Publication Date : 29-04-2014


The Philippine central bank is ready for further tweaks in policy settings, officials said Monday, barely a week ahead of the next monetary board meeting.

Sustained robust domestic economic activity, the Bangko Sentral ng Pilipinas (BSP) said, provides comfort that a slowdown would be averted if adjustments are made.

“Prevailing monetary inflation dynamics suggest space to keep rates unchanged appears to be narrowing,” said Dennis Lapid, Deputy Director of the BSP’s Economic Research department.

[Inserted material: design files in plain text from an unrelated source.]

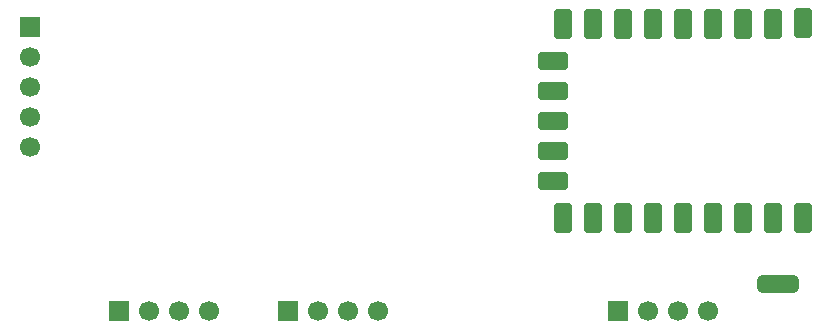
<source format=gbs>
%TF.GenerationSoftware,KiCad,Pcbnew,9.0.6*%
%TF.CreationDate,2025-12-01T20:52:41-05:00*%
%TF.ProjectId,Pico 2HP,5069636f-2032-4485-902e-6b696361645f,rev?*%
%TF.SameCoordinates,Original*%
%TF.FileFunction,Soldermask,Bot*%
%TF.FilePolarity,Negative*%
%FSLAX46Y46*%
G04 Gerber Fmt 4.6, Leading zero omitted, Abs format (unit mm)*
G04 Created by KiCad (PCBNEW 9.0.6) date 2025-12-01 20:52:41*
%MOMM*%
%LPD*%
G01*
G04 APERTURE LIST*
G04 Aperture macros list*
%AMRoundRect*
0 Rectangle with rounded corners*
0 $1 Rounding radius*
0 $2 $3 $4 $5 $6 $7 $8 $9 X,Y pos of 4 corners*
0 Add a 4 corners polygon primitive as box body*
4,1,4,$2,$3,$4,$5,$6,$7,$8,$9,$2,$3,0*
0 Add four circle primitives for the rounded corners*
1,1,$1+$1,$2,$3*
1,1,$1+$1,$4,$5*
1,1,$1+$1,$6,$7*
1,1,$1+$1,$8,$9*
0 Add four rect primitives between the rounded corners*
20,1,$1+$1,$2,$3,$4,$5,0*
20,1,$1+$1,$4,$5,$6,$7,0*
20,1,$1+$1,$6,$7,$8,$9,0*
20,1,$1+$1,$8,$9,$2,$3,0*%
%AMFreePoly0*
4,1,23,0.550000,-0.750000,0.000000,-0.750000,0.000000,-0.745722,-0.065263,-0.745722,-0.191342,-0.711940,-0.304381,-0.646677,-0.396677,-0.554381,-0.461940,-0.441342,-0.495722,-0.315263,-0.495722,-0.250000,-0.500000,-0.250000,-0.500000,0.250000,-0.495722,0.250000,-0.495722,0.315263,-0.461940,0.441342,-0.396677,0.554381,-0.304381,0.646677,-0.191342,0.711940,-0.065263,0.745722,0.000000,0.745722,
0.000000,0.750000,0.550000,0.750000,0.550000,-0.750000,0.550000,-0.750000,$1*%
%AMFreePoly1*
4,1,23,0.000000,0.745722,0.065263,0.745722,0.191342,0.711940,0.304381,0.646677,0.396677,0.554381,0.461940,0.441342,0.495722,0.315263,0.495722,0.250000,0.500000,0.250000,0.500000,-0.250000,0.495722,-0.250000,0.495722,-0.315263,0.461940,-0.441342,0.396677,-0.554381,0.304381,-0.646677,0.191342,-0.711940,0.065263,-0.745722,0.000000,-0.745722,0.000000,-0.750000,-0.550000,-0.750000,
-0.550000,0.750000,0.000000,0.750000,0.000000,0.745722,0.000000,0.745722,$1*%
G04 Aperture macros list end*
%ADD10R,1.700000X1.700000*%
%ADD11C,1.700000*%
%ADD12RoundRect,0.400000X-0.400000X0.900000X-0.400000X-0.900000X0.400000X-0.900000X0.400000X0.900000X0*%
%ADD13RoundRect,0.400050X-0.400050X0.899950X-0.400050X-0.899950X0.400050X-0.899950X0.400050X0.899950X0*%
%ADD14RoundRect,0.400000X-0.900000X0.400000X-0.900000X-0.400000X0.900000X-0.400000X0.900000X0.400000X0*%
%ADD15RoundRect,0.393700X-0.906300X0.393700X-0.906300X-0.393700X0.906300X-0.393700X0.906300X0.393700X0*%
%ADD16FreePoly0,0.000000*%
%ADD17R,1.000000X1.500000*%
%ADD18FreePoly1,0.000000*%
G04 APERTURE END LIST*
%TO.C,JP1*%
G36*
X140475000Y-76925000D02*
G01*
X141975000Y-76925000D01*
X141975000Y-75425000D01*
X140475000Y-75425000D01*
X140475000Y-76925000D01*
G37*
%TD*%
D10*
%TO.C,J2*%
X99750000Y-78475000D03*
D11*
X102290000Y-78475000D03*
X104830000Y-78475000D03*
X107370000Y-78475000D03*
%TD*%
D10*
%TO.C,J4*%
X77875000Y-54400000D03*
D11*
X77875000Y-56940000D03*
X77875000Y-59480000D03*
X77875000Y-62020000D03*
X77875000Y-64560000D03*
%TD*%
D10*
%TO.C,J1*%
X85425000Y-78475000D03*
D11*
X87965000Y-78475000D03*
X90505000Y-78475000D03*
X93045000Y-78475000D03*
%TD*%
D12*
%TO.C,RZ1*%
X143335000Y-70590000D03*
X140795000Y-70590000D03*
X138255000Y-70590000D03*
X135715000Y-70590000D03*
X133175000Y-70590000D03*
D13*
X130635000Y-70590000D03*
X128095000Y-70590000D03*
X125555000Y-70590000D03*
X123015000Y-70590000D03*
D14*
X122205000Y-67450000D03*
D15*
X122205000Y-64910000D03*
X122205000Y-62370000D03*
X122205000Y-59830000D03*
X122205000Y-57290000D03*
D13*
X123015000Y-54150000D03*
X125555000Y-54150000D03*
X128095000Y-54150000D03*
X130635000Y-54150000D03*
X133175000Y-54150000D03*
X135715000Y-54150000D03*
X138255000Y-54150000D03*
X140795000Y-54150000D03*
X143335000Y-54110000D03*
%TD*%
D10*
%TO.C,J3*%
X127700000Y-78475000D03*
D11*
X130240000Y-78475000D03*
X132780000Y-78475000D03*
X135320000Y-78475000D03*
%TD*%
D16*
%TO.C,JP1*%
X139925000Y-76175000D03*
D17*
X141225000Y-76175000D03*
D18*
X142525000Y-76175000D03*
%TD*%
M02*

</source>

Speaking at the BSP’s quarterly inflation press conference, Lapid said the Monetary Board remained wary of risks to consumer prices, which remain on the “upside.”

He said these risks were rising food and fuel prices, pending petitions for power rate adjustments, and excess liquidity in the economy.

At its last policy meeting, BSP's policy-making the Monetary Board (MB) ordered banks to set aside more of their clients’ deposits as reserves in a bid to mop up excess cash from the economy.

Reserve requirements for major banks were hiked by one percentage point to 19 per cent.

“The BSP stands ready to deploy appropriate measures to ensure sustainable, non-inflationary, and inclusive economic growth,” Lapid said.

Effects of the hike in reserve requirements will be reflected in April data for the country’s money supply.

Latest data from the BSP showed domestic liquidity rose by 36.4 per cent in February of the year, slower than the previous month’s 37.3 per cent.

Despite the deceleration, growth in M3 was still higher than the below 20-per cent growth rate considered “normal” by the BSP.

“If prolonged, these could translate to higher inflationary pressures,” Lapid said.

Inflation, or the average rise in consumer prices across the country, was clocked in at 3.9 per cent in March, slowing from 4.1 per cent the month before.

The BSP expects inflation for 2014 to average at 4.2 per cent, faster than last year’s 3 per cent.

The inflation forecast for the year is above the midpoint of the BSP’s target range for the year of 3 to 5 per cent.

The BSP’s benchmark overnight borrowing and lending rates have been at their record lows of 3.5 and 5.5 per cent, respectively, since 2012.

The BSP in its quarterly inflation report said the improving economic prospects of advanced economies like the United States may cause instability in the near term, but long term benefits were also forthcoming.

“For emerging markets in particular, a key downside risk emanates from increased financial market volatility due in part to uncertainty over the ongoing normalisation of monetary policy in the US,” the BSP said.